By Zack Omondi
(…Remember that first impressions aren’t always reliable).
“When I met her during the first time, all that I fabricated to define me was golden – which is not something to be criticized – so as to make everything fall in place later. Yeah, I took her to my place in Hostel H as the status quo states to prepare something classy for her. Obvious like most of us, I tried to make my room look presentable to suit the situation plus – unusual. Then from the early preparations, my friend’s laptop was ready to provide some entertainment for the two of us. What took place is a long story for another story from the cuisine, the stories etc.” narrates Calvin (parody).
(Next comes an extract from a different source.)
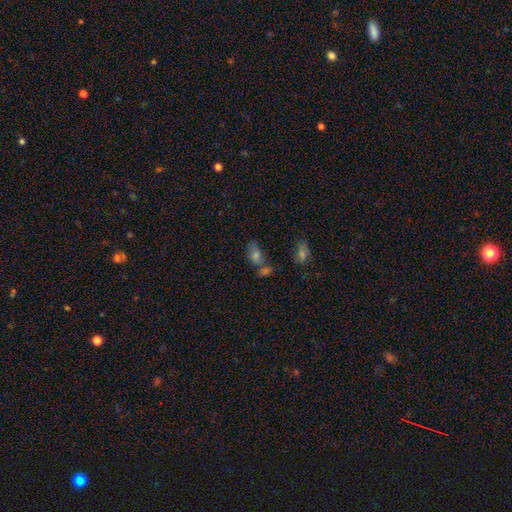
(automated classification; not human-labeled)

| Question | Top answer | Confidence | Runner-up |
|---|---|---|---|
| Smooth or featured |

I get thrilled when relationship issues gets at hand considering many factors – with Calvin’s story being part of the building blocks. And the question that comes up is whether we understand the question. The question of whether we are getting things right from the word go, or simply answering the campus life style. We have ingrained impressions that get in our way big time. First impressions, while not only deeply affecting, can be flat-out wrong. Consider that there are factors that ladies/men in campus score to them that might be a ‘doctored’ principles of the other party. And that those sounding ‘not my type’ on their resume are less likely to get interviewed.
The words of Nick Hornby (author of the novels A Long Way Down, Slam, How to Be Good, High Fidelity among others) goes that, “It’s not good pretending that any relationship has a future if your record collections disagree violently or if your favorite films wouldn’t even speak to each other if they met at a party.” And yes, it will work for the young stages yet something not destined for far. So what is it to be underlined?
We need to open up and go deeper beyond the superficial feel of that relationship. Yes, the first impression might be awesome but it fades away with time as there are more hidden facts (for the other person) that keeps on germinating with time. We just have to face the facts right and get to understand each other beneath what we sensualize or how we are treated the first time. How serious is the pain when you invest your trust, your love and emotions for something you never discerned wisely in the first place – not something that healthy for both of you. Get to the roots and understand him or her so as you appreciate the flaws factual amongst you: then make the two separable hinge together.